Central Leader

Powerful voices found at course

- By JENNY LING

Writer Dana Cumin went through eight months of cancer treatment for leukaemia in 2007 and 2008.

But it wasn’t until five years later, with the help of a writers’ workshop, that she felt ready to publish the notes she wrote in her diary while in hospital.

The Mt Eden resident says completing writing classes for migrant women, New Kiwi Women Write Their Stories, helped her deal with the experience.

‘‘In general to express yourself in any form of art – whether it be dancing, or painting or writing – it’s an important outlet for anyone with a traumatic experience.

‘‘To be exposed to so many other writers was invaluable.’’

The Mt Eden resident is a research manager and writes in her spare time.

She is currently working on a novel about her time spent living in Japan and New Zealand.

Born in Israel, she studied English literature for an arts degree at Tel Aviv University. She continued her studies at Massey University in Palmerston North after moving to New Zealand in 1998.

She remembers pestering her mum to buy a typewriter when she was a little girl.

‘‘So my mum got me one and I would type away on different short stories,’’ she says.

The Auckland Councilrun workshops were created in 2011 to help migrant women express themselves.

This year, 40 women will attend the free classes from February 1 to 23 at Sandringha­m Community Centre.

They will receive profession­al guidance from award-winning New Zealand authors including Janet Charman, Johanna Emeney, Miriam Barr, Riemke Ensing, Sarah Laing, Siobhan Harvey, Paula Morris and Renee Liang.

Facilitato­r and writer Renee Liang says writing is a great way to meet others, record experience­s and memories and discover new talent.

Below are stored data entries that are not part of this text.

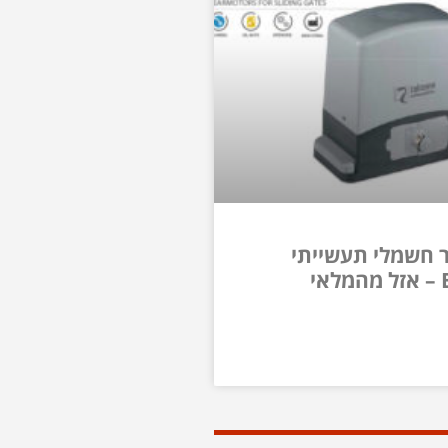
 חשמלי תעשייתי
י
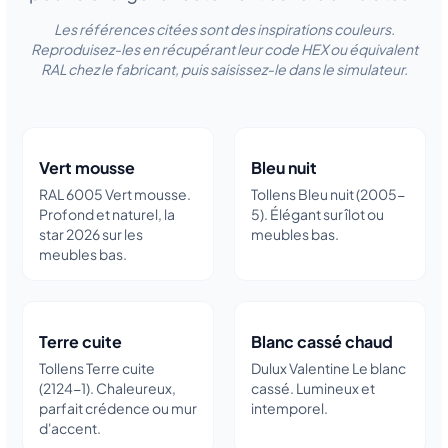
Les références citées sont des inspirations couleurs.
Reproduisez-les en récupérant leur code HEX ou équivalent
RAL chez le fabricant, puis saisissez-le dans le simulateur.
Vert mousse
Bleu nuit
RAL 6005 Vert mousse.
Tollens Bleu nuit (2005-
Profond et naturel, la
5). Élégant sur îlot ou
star 2026 sur les
meubles bas.
meubles bas.
Terre cuite
Blanc cassé chaud
Tollens Terre cuite
Dulux Valentine Le blanc
(2124-1). Chaleureux,
cassé. Lumineux et
parfait crédence ou mur
intemporel.
d'accent.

Last year women from 15 countries including England, Iran, Korea and Australia attended, she says.

‘‘Each time we’ve run the workshops, the most amazing and inspiring stories have come out.

‘‘Some people have been here in New Zealand for over 20 years and we had someone from Ireland who had signed up after nine days in the country.

‘‘We have had a couple of women who were refugees and lots of women who came here as backpacker­s when they were travelling and never really left.’’

The stories are collated by Ms Liang and published in an anthology called New Beginnings, which will be available from public libraries and book shops.